Introduction: The cartilaginous endplate (CEP) holds the key to the health of the disc end plate bone marrow complex as it forms the immediate layer, adherent to the nucleus pulposus, and maintains the structural integrity of the visco-elastic nucleus pulposus. The paucity of studies on the cartilaginous end plate is due to the inability to visualise the CEP as a separate and integral structure in the usually performed T1 and T2 sequences. Hence, we utilised the Fast Low Angle Shot (FLASH) sequence to document the sequential changes in cartilaginous (CEP) and bony end plate (BEP) to study the influence on disc degeneration (DD).

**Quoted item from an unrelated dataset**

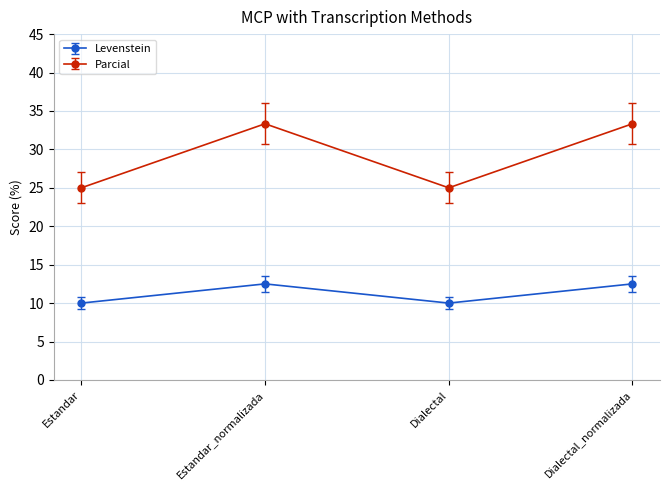

Is the value of Parcial at Dialectal_normalizada greater than the value of Levenstein at Estandar_normalizada?

Yes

Methods: Routine MRI and FLASH sequences were used in 500 lumbar discs in 100 each of healthy volunteers (HV), low back pain patients treated conservatively (CG) and surgically (SG) to document CEP and BEP status, Pfirrmann Grade (PG) and various MRI parameters.
Results: The three groups were identical demographically but had a significantly different number of healthy discs (p<0.01) and changes in CEP and BEP (p<0.01), with patients having a higher severity of end plate changes and DD, even in asymptomatic discs. CEP abnormalities always appeared first, followed by a sequence of BEP defects of different severity, allowing the development of an ‘Integrated Total End Plate Score’ (I-TEPS). There was a good correlation between I-TEPS and PG, with a steep escalation of DD after a score of 7. A score of >7 was also associated with higher surgical incidence in patients with both degenerated and herniated discs. The most significant influencing factors for surgery were a combination of I-TEPS > 7 with protrusion (OR 7.7; p-0.00), smoking (OR4.63; p-0.02), and an I-TEPS > 7 (OR3.37; p-0.04).
Conclusion: CEP changes identified by FLASH preceded BEP defects and DD. I-TEPS was superior to TEPS in identifying a subgroup of discs that had CEP abnormalities without BEP. An I-TEPS >7 had a significant correlation to the severity of DD, influenced variations in herniation and also surgical incidence.